Exercise description.
Below are lines of data, and only some are wanted. Please repeat exactly those from the line that has "Referrals to Mediation" through the line that has "The decisions of".

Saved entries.
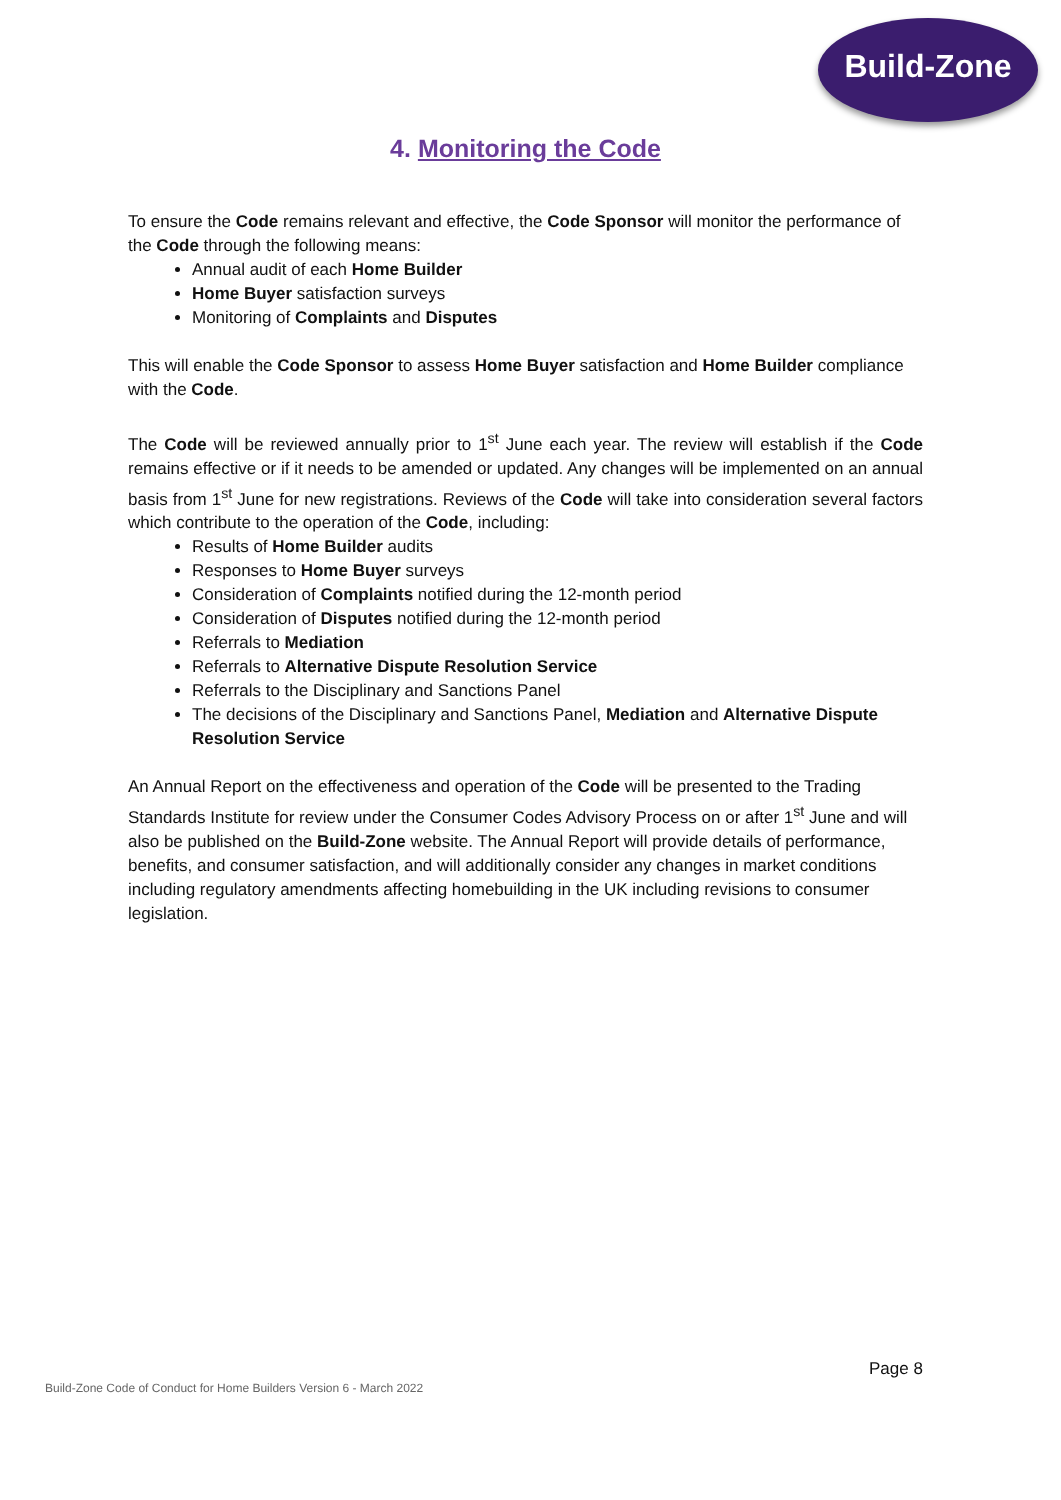Build-Zone
4. Monitoring the Code
To ensure the Code remains relevant and effective, the Code Sponsor will monitor the performance of the Code through the following means:
Annual audit of each Home Builder
Home Buyer satisfaction surveys
Monitoring of Complaints and Disputes
This will enable the Code Sponsor to assess Home Buyer satisfaction and Home Builder compliance with the Code.
The Code will be reviewed annually prior to 1<sup>st</sup> June each year. The review will establish if the Code remains effective or if it needs to be amended or updated. Any changes will be implemented on an annual basis from 1<sup>st</sup> June for new registrations. Reviews of the Code will take into consideration several factors which contribute to the operation of the Code, including:
Results of Home Builder audits
Responses to Home Buyer surveys
Consideration of Complaints notified during the 12-month period
Consideration of Disputes notified during the 12-month period
Referrals to Mediation
Referrals to Alternative Dispute Resolution Service
Referrals to the Disciplinary and Sanctions Panel
The decisions of the Disciplinary and Sanctions Panel, Mediation and Alternative Dispute Resolution Service
An Annual Report on the effectiveness and operation of the Code will be presented to the Trading Standards Institute for review under the Consumer Codes Advisory Process on or after 1<sup>st</sup> June and will also be published on the Build-Zone website. The Annual Report will provide details of performance, benefits, and consumer satisfaction, and will additionally consider any changes in market conditions including regulatory amendments affecting homebuilding in the UK including revisions to consumer legislation.
Page 8
Build-Zone Code of Conduct for Home Builders Version 6 - March 2022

Response to this task.
Referrals to Mediation
Referrals to Alternative Dispute Resolution Service
Referrals to the Disciplinary and Sanctions Panel
The decisions of the Disciplinary and Sanctions Panel, Mediation and Alternative Dispute Resolution Service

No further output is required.